Being healthy sounds like an ordeal.
But not everybody wants to sweat and strain their way to fitness.
What is pain?
Surely pain is a warning.
Pain is your body suffering damage.
In tai chi you do not ignore your body and impose force.
If you are in pain, you are doing something incorrectly.
If you damage your body through exercise, you may have to live with it for the rest of your life.
Tai chi is not concerned with competition.
It advocates a different approach; whereby the student addresses their own wellbeing and is compassionate towards others.
By focussing upon your own mind and body, you can become calm and relaxed.
If somebody else wants to compete with you, so what?

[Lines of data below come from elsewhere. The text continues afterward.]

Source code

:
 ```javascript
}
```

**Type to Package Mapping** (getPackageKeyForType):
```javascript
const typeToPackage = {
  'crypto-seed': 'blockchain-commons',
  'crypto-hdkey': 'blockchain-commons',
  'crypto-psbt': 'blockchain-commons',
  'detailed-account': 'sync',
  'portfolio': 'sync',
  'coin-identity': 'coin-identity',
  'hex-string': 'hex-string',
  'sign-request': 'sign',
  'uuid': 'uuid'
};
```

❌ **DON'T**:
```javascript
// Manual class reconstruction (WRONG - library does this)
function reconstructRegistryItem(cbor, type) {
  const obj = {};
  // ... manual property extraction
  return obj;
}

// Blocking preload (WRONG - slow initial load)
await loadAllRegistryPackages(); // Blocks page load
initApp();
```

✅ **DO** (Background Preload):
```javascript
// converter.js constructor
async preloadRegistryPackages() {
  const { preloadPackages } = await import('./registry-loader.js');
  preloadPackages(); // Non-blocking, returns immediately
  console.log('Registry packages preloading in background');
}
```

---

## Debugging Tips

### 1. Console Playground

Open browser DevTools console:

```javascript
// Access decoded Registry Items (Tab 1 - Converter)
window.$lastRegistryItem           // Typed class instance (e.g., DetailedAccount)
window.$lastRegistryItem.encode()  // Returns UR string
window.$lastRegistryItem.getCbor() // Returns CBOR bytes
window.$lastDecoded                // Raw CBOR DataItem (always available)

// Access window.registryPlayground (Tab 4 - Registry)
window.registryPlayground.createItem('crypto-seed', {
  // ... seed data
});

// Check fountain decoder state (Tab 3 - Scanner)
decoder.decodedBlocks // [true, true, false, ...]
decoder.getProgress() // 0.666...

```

Winning and losing are concepts best applied to games or sport, not living.
Competition causes suffering
Only the winner is happy at the end of a race.
What about the other competitors?
They feel depressed, disheartened, frustrated, upset... but why?
People become emotionally attached to the wrong things in life - 'winning' and 'losing' are no more real than any other form of measurement.
Running around a track is not the same as finding the cure for cancer.
Will videogame victories produce a better world?
How many athletes suffer sports injuries from pushing their bodies too far?
Imagine if the time, money and enthusiasm currently invested in sport was applied to real-world problems such as diet, education, homelessness, animal conservation and environmental concerns.
Most martial arts classes involve a fair amount of brutality and pain.
This is not unreasonable, since they are primarily concerned with violence.
Tai chi is different - it offers an alternative to pain and potential injury.
There seems little point in learning how to defend yourself if you get injured in the process.
We encourage students to explore the way in which they are using their own body.
Working in relationship with other people is mutually beneficial.
Training tai chi is not a brutal process; there is no competition, no injury, no pain.
Pain is the sensation our body
uses to influence our judgement.
Pain tells us that something is not right - this is the most important aspect of pain.
Resisting pain, such as masking it with painkillers, can make things worse.
The earliest symptoms of pain should be heeded.